▸ **Exercise**:
After finding the line containing "left knee: (319, 650, 35)" below, please output that line and each following one through the line containing "right ankle: (1067, 666, 29)", exactly as written.

Stored data entries:
%%

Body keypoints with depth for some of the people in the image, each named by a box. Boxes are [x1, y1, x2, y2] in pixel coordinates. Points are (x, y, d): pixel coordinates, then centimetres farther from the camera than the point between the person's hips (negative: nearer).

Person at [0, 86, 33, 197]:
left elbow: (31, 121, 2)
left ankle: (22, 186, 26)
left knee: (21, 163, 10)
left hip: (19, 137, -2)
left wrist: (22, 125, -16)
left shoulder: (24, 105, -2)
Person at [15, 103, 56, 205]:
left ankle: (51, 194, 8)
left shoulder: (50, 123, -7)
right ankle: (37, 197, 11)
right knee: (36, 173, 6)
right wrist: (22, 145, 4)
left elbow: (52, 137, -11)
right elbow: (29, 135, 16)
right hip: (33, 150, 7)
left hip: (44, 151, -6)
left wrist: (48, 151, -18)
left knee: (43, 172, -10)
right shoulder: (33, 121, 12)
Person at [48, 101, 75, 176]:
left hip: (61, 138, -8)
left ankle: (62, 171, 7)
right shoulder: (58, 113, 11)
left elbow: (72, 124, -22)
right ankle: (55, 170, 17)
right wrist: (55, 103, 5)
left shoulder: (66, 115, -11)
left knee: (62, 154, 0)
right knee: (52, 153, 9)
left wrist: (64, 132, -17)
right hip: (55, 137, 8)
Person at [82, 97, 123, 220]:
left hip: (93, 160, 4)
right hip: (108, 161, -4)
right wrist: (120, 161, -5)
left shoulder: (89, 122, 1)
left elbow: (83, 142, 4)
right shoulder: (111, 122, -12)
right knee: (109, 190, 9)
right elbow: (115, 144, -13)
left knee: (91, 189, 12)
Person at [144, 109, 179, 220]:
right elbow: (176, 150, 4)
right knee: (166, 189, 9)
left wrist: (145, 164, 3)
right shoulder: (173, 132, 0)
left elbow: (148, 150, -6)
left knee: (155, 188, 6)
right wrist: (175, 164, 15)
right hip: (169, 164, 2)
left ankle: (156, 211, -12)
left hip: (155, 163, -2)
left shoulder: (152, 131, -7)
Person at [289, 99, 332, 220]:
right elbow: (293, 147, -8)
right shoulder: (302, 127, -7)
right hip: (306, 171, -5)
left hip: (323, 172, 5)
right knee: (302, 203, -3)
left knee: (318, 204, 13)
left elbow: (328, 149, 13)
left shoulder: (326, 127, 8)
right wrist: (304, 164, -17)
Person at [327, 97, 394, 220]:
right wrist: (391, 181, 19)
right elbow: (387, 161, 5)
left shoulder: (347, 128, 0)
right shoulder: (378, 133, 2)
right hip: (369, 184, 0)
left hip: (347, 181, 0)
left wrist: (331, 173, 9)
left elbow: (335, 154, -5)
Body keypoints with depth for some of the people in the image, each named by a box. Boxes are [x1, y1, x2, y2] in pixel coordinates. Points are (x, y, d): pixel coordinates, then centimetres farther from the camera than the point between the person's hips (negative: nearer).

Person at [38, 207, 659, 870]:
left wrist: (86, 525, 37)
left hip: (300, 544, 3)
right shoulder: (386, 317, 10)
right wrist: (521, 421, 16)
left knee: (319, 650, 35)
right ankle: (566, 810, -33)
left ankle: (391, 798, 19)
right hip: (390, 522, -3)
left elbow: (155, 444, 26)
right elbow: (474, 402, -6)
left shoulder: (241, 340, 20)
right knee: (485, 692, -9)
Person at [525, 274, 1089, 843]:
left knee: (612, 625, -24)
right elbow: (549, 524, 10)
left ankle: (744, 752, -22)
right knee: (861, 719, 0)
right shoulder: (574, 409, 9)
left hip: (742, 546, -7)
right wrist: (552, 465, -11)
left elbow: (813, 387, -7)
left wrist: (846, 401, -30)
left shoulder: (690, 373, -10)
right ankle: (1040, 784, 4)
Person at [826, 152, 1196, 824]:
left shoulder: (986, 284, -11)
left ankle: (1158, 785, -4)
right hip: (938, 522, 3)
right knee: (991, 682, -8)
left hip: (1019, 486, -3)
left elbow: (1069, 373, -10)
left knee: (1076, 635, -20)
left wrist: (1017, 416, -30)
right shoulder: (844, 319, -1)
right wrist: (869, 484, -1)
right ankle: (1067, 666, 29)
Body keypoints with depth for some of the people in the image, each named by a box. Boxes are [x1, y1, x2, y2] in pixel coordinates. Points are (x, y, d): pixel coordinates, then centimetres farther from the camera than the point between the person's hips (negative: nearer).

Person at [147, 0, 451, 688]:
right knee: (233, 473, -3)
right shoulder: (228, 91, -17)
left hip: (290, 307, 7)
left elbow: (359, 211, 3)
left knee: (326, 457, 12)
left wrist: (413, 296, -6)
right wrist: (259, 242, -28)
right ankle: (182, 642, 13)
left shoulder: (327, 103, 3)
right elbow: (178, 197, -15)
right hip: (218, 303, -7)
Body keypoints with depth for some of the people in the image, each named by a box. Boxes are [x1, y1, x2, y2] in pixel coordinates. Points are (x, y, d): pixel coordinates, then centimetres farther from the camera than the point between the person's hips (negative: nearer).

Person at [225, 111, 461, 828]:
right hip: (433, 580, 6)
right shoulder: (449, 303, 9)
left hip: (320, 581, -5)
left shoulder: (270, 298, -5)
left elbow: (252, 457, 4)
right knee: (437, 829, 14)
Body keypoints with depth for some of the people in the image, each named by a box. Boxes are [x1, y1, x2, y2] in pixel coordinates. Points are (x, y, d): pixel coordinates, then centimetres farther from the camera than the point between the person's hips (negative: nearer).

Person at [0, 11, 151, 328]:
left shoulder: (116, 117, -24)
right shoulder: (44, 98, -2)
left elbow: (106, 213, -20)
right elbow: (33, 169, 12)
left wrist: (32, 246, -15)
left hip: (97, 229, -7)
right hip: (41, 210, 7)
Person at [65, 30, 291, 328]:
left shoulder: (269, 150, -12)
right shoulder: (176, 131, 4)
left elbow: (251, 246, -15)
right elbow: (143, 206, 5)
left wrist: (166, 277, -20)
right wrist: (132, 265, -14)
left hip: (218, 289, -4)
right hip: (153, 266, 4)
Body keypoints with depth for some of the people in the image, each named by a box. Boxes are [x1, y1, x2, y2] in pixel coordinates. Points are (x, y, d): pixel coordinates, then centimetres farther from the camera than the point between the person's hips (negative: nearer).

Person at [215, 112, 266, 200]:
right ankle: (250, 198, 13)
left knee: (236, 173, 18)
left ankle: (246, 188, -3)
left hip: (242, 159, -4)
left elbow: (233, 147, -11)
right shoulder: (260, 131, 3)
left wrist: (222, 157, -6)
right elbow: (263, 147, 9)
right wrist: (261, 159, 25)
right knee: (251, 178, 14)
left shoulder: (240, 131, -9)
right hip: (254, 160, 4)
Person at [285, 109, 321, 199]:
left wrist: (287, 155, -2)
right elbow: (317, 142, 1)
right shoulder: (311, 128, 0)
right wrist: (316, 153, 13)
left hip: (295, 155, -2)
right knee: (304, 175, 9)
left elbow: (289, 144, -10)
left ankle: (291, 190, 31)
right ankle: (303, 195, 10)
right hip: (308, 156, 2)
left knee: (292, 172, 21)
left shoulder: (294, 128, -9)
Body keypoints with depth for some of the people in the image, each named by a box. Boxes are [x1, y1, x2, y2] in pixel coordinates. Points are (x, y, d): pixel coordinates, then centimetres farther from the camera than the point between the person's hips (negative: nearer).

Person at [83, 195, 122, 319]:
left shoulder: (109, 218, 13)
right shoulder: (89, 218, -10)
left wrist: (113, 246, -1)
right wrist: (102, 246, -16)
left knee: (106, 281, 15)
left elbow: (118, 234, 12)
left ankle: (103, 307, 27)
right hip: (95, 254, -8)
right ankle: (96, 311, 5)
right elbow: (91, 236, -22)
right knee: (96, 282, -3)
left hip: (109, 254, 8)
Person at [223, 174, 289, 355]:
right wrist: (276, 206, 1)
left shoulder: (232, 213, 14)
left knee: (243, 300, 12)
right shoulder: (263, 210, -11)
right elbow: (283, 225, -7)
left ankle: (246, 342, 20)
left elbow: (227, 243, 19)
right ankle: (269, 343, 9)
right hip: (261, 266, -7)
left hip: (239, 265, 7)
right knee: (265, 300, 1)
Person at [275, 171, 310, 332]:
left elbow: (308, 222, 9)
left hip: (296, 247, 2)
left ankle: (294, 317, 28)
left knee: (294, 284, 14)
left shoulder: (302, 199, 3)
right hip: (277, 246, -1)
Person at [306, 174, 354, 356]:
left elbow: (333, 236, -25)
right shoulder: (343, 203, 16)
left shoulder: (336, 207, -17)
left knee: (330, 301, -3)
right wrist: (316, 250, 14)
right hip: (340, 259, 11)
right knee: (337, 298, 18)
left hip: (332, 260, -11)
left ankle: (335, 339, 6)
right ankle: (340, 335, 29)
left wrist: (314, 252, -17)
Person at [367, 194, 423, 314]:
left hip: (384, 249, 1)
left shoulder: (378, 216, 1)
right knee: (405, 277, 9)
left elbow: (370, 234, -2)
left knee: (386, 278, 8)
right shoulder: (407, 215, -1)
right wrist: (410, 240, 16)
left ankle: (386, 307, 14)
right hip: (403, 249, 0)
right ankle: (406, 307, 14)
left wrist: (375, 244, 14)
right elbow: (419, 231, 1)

%%

▸ **Solution**:
left knee: (319, 650, 35)
right ankle: (566, 810, -33)
left ankle: (391, 798, 19)
right hip: (390, 522, -3)
left elbow: (155, 444, 26)
right elbow: (474, 402, -6)
left shoulder: (241, 340, 20)
right knee: (485, 692, -9)
Person at [525, 274, 1089, 843]:
left knee: (612, 625, -24)
right elbow: (549, 524, 10)
left ankle: (744, 752, -22)
right knee: (861, 719, 0)
right shoulder: (574, 409, 9)
left hip: (742, 546, -7)
right wrist: (552, 465, -11)
left elbow: (813, 387, -7)
left wrist: (846, 401, -30)
left shoulder: (690, 373, -10)
right ankle: (1040, 784, 4)
Person at [826, 152, 1196, 824]:
left shoulder: (986, 284, -11)
left ankle: (1158, 785, -4)
right hip: (938, 522, 3)
right knee: (991, 682, -8)
left hip: (1019, 486, -3)
left elbow: (1069, 373, -10)
left knee: (1076, 635, -20)
left wrist: (1017, 416, -30)
right shoulder: (844, 319, -1)
right wrist: (869, 484, -1)
right ankle: (1067, 666, 29)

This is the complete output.